» Task prompt
From the first line to the last, write out the records exactly, leaving the pictures behind.

(Items from a data source)
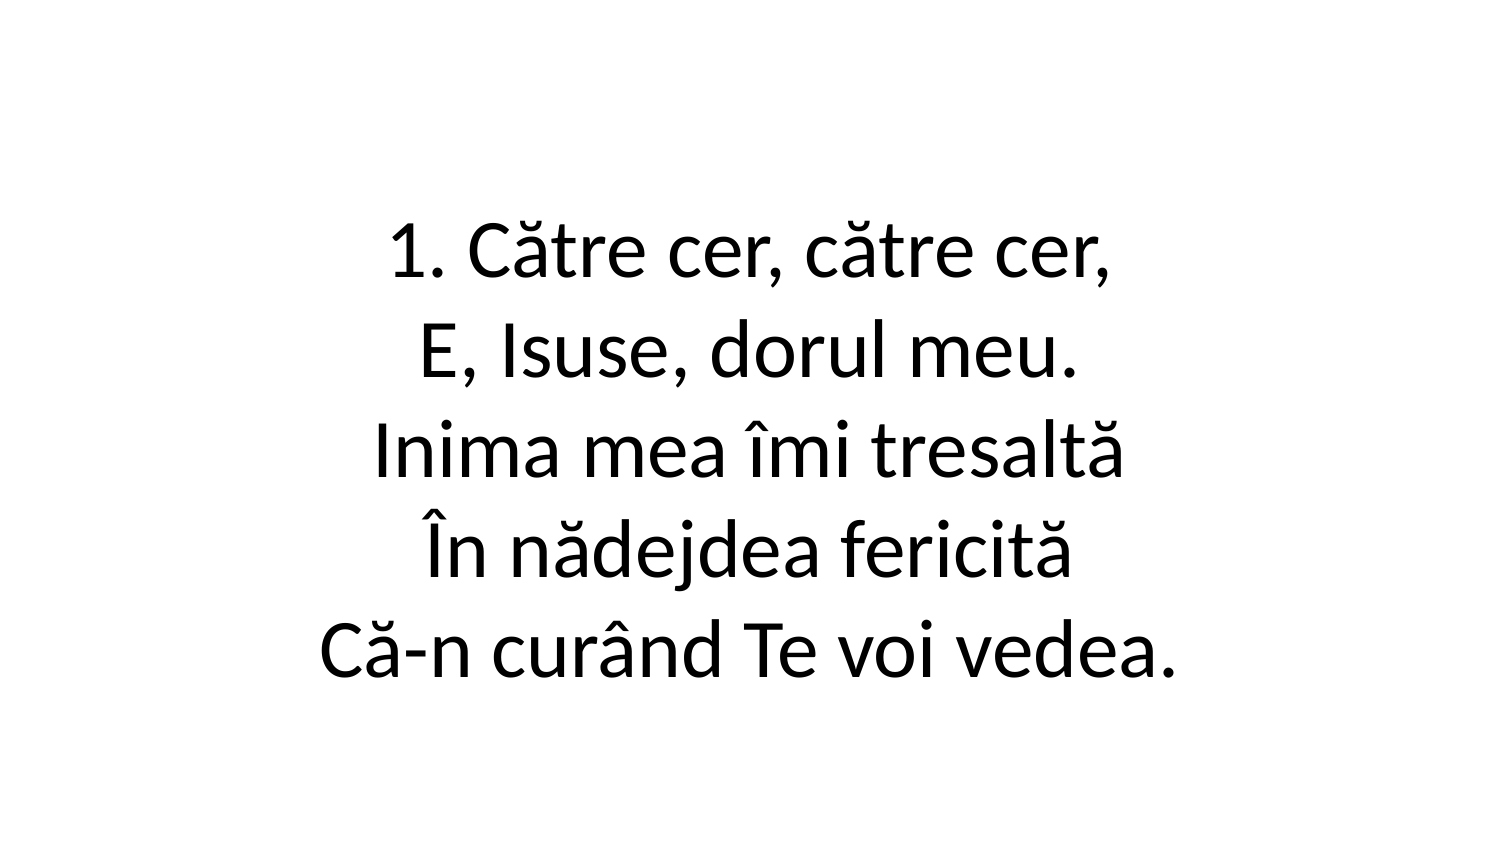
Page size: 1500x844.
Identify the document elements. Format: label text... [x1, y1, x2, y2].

text_box 1. Către cer, către cer, E, Isuse, dorul meu. Inima mea îmi tresaltă În nădejdea fericită Că-n curând Te voi vedea. [304, 142, 1196, 702]
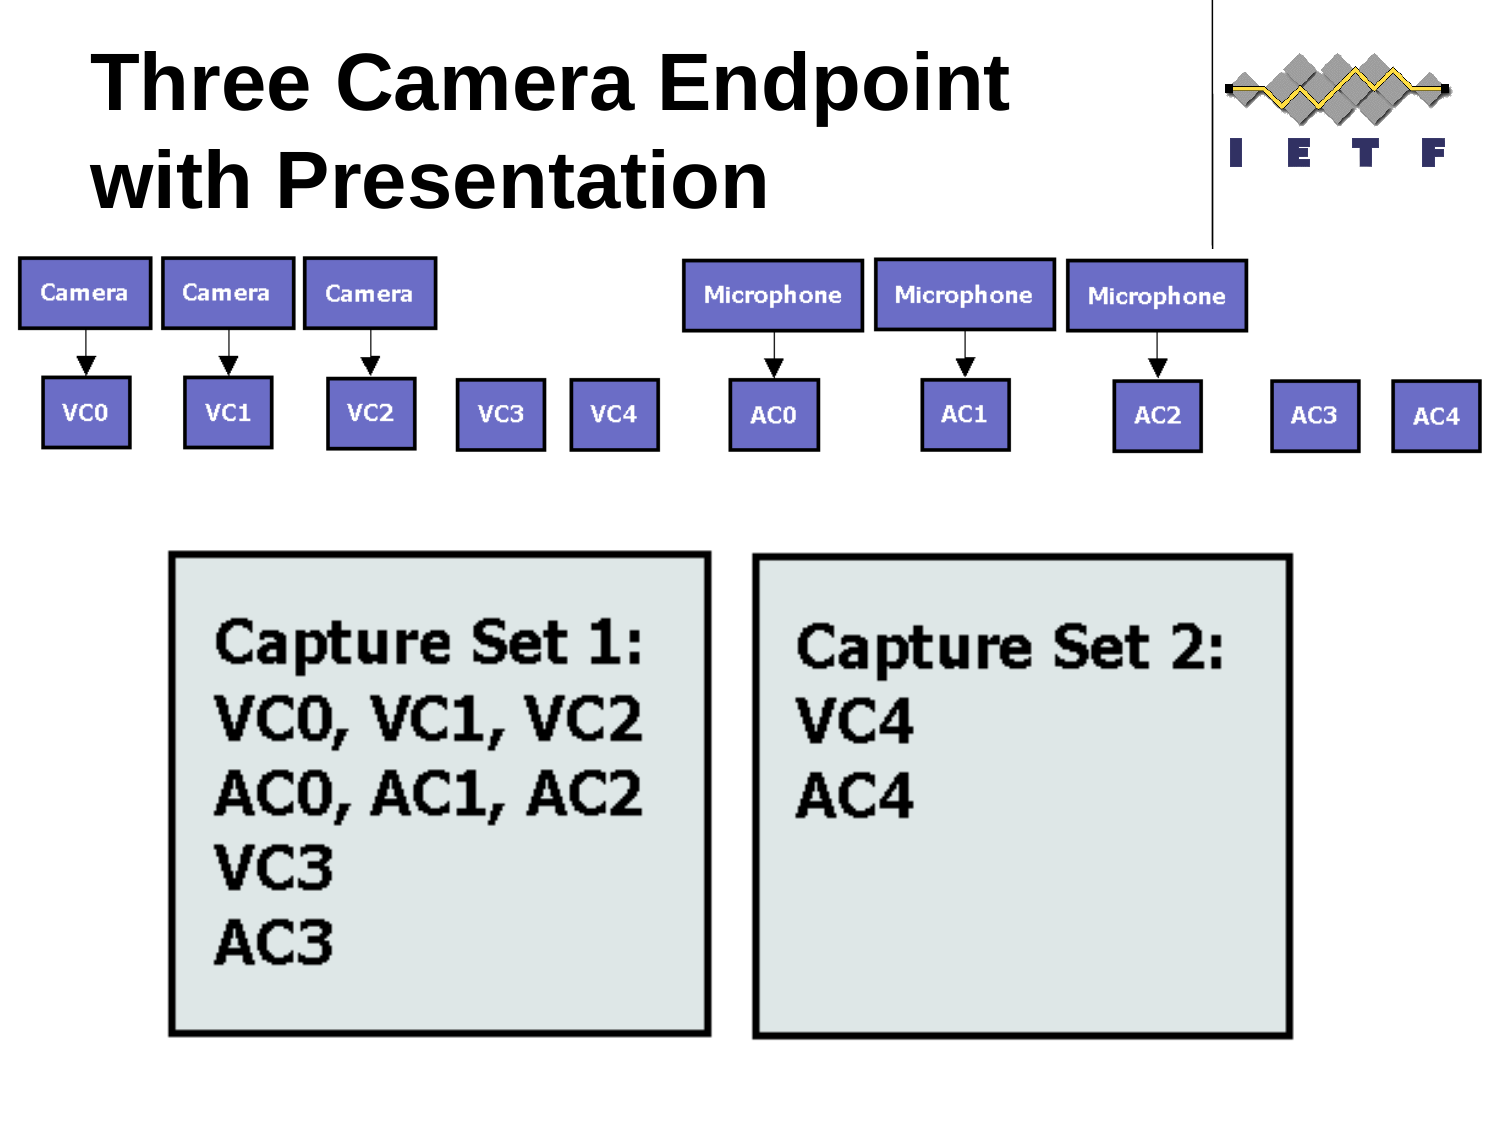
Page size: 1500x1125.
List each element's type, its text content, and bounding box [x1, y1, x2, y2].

picture [157, 537, 1313, 1057]
picture [12, 249, 1488, 463]
picture [1212, 37, 1463, 181]
title Three Camera Endpoint with Presentation [74, 19, 1201, 233]
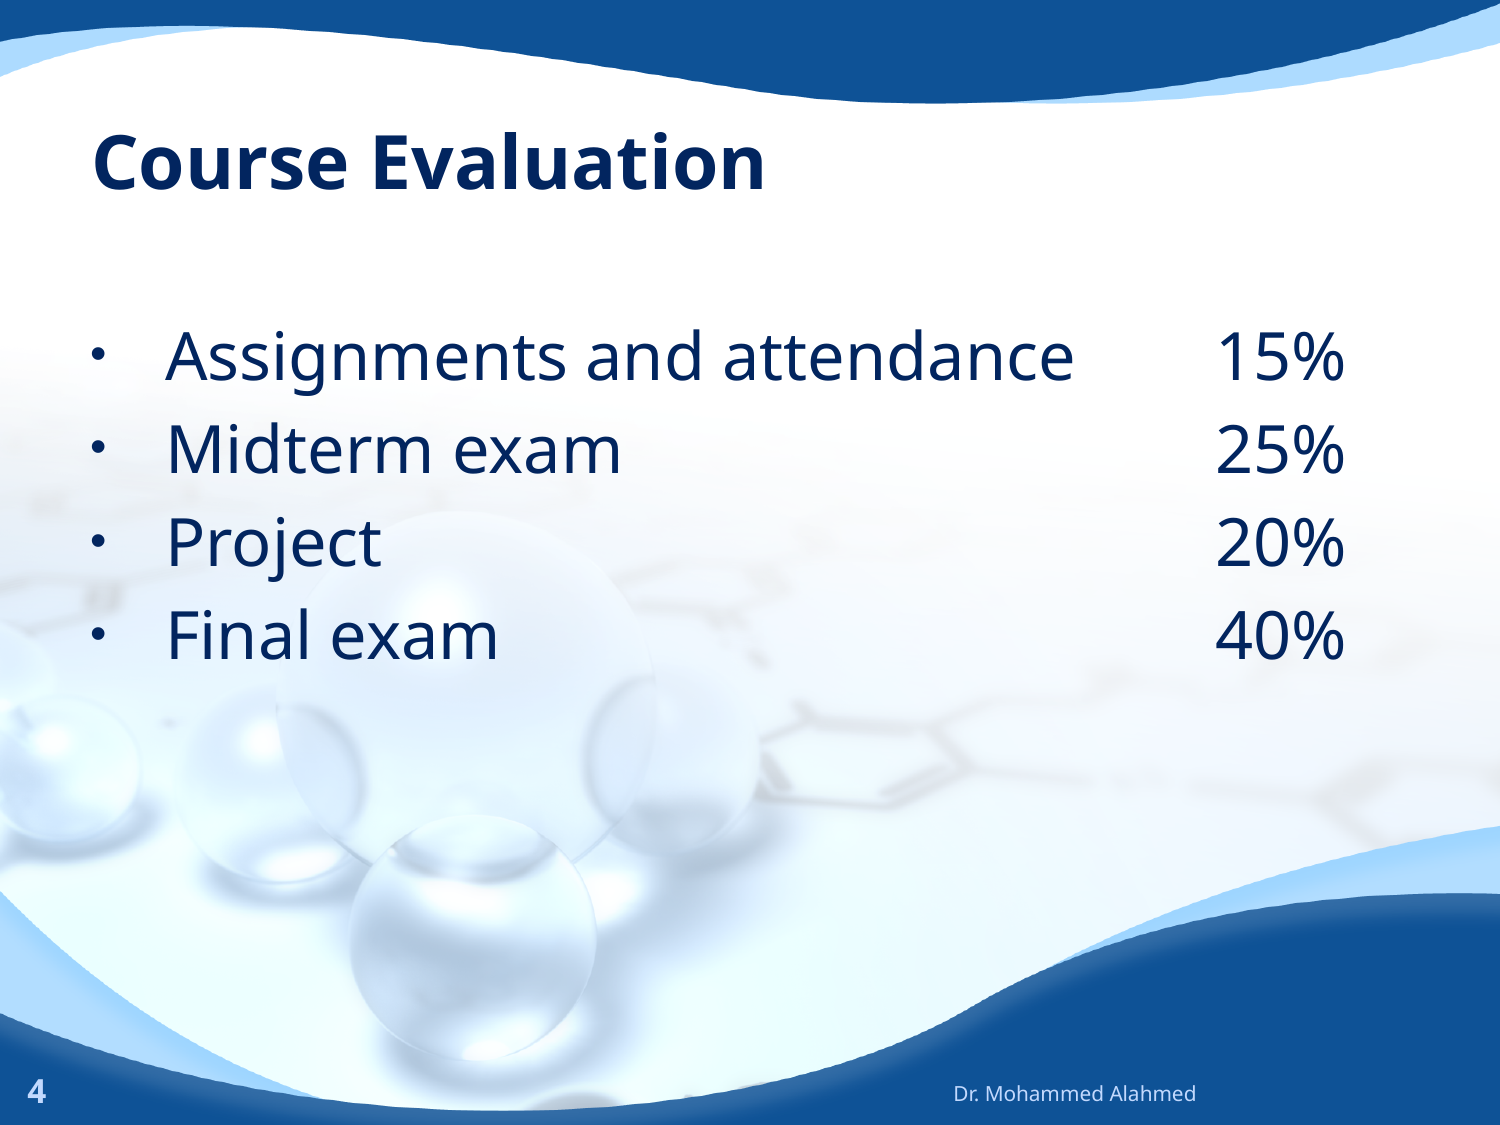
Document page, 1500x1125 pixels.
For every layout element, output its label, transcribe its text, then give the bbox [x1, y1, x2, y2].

title Course Evaluation [76, 107, 1427, 213]
footer Dr. Mohammed Alahmed [837, 1073, 1313, 1125]
list Assignments and attendance 15% Midterm exam 25% Project 20% Final exam 40% [75, 212, 1425, 1005]
slide_number 4 [12, 1062, 363, 1123]
picture [0, 0, 1500, 1125]
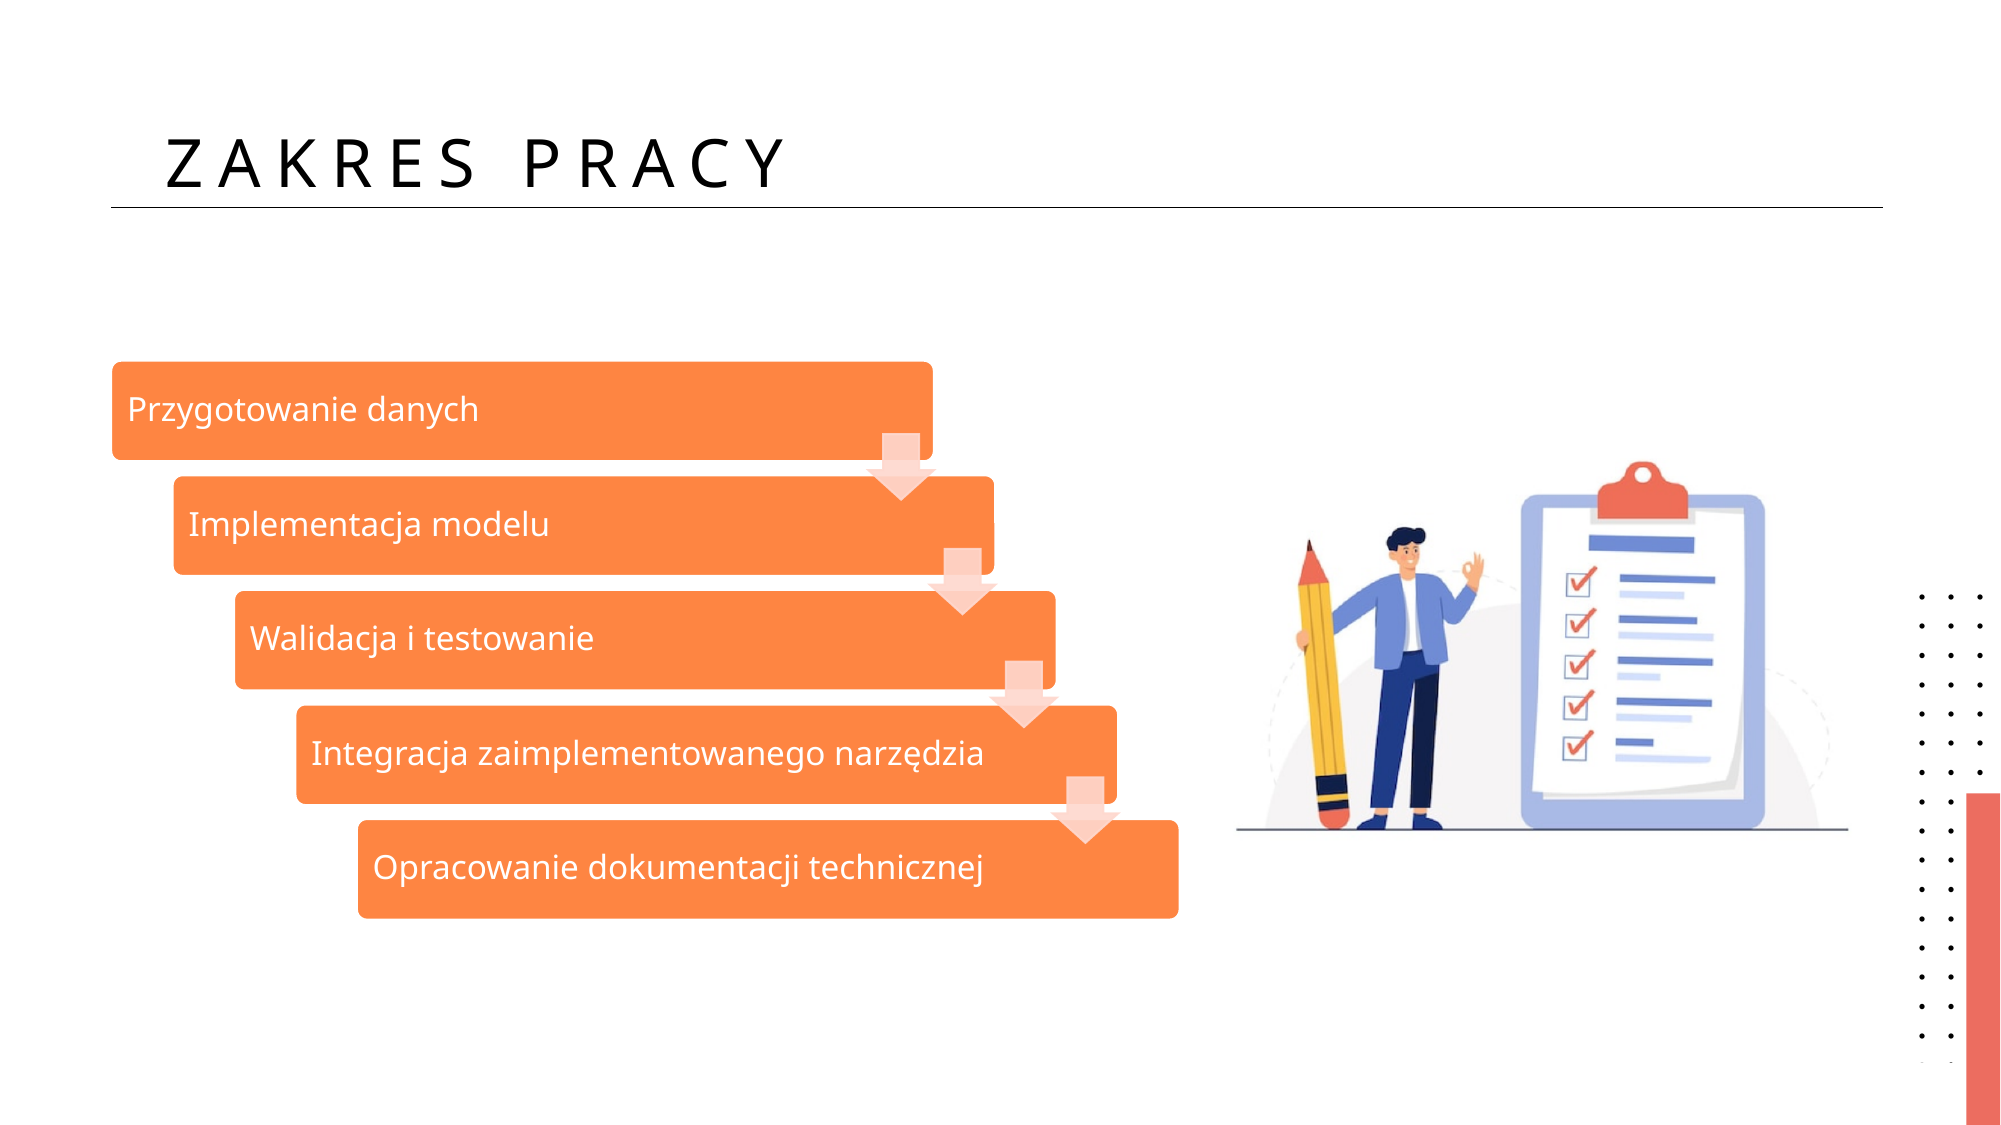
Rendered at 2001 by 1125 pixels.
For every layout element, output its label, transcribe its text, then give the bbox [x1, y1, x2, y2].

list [111, 360, 1180, 920]
picture [1907, 582, 1994, 1064]
picture [1179, 403, 1889, 877]
text_box Zakres pracy [150, 0, 1850, 207]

» Solution
Page size: 1500x844.
Identify the document elements. Format: label text... [x1, y1, x2, y2].

text_box 1. Către cer, către cer, E, Isuse, dorul meu. Inima mea îmi tresaltă În nădejdea fericită Că-n curând Te voi vedea. [304, 142, 1196, 702]
Page size: 1500x1125.
List each element's type, its text content, and bounding box [x1, y1, x2, y2].

picture [157, 537, 1313, 1057]
picture [12, 249, 1488, 463]
picture [1212, 37, 1463, 181]
title Three Camera Endpoint with Presentation [74, 19, 1201, 233]
Document page, 1500x1125 pixels.
For every layout element, output its label, transcribe its text, then give the bbox [x1, y1, x2, y2].

title Course Evaluation [76, 107, 1427, 213]
footer Dr. Mohammed Alahmed [837, 1073, 1313, 1125]
list Assignments and attendance 15% Midterm exam 25% Project 20% Final exam 40% [75, 212, 1425, 1005]
slide_number 4 [12, 1062, 363, 1123]
picture [0, 0, 1500, 1125]
Rendered at 2001 by 1125 pixels.
For every layout element, output its label, transcribe its text, then give the bbox [x1, y1, x2, y2].

list [111, 360, 1180, 920]
picture [1907, 582, 1994, 1064]
picture [1179, 403, 1889, 877]
text_box Zakres pracy [150, 0, 1850, 207]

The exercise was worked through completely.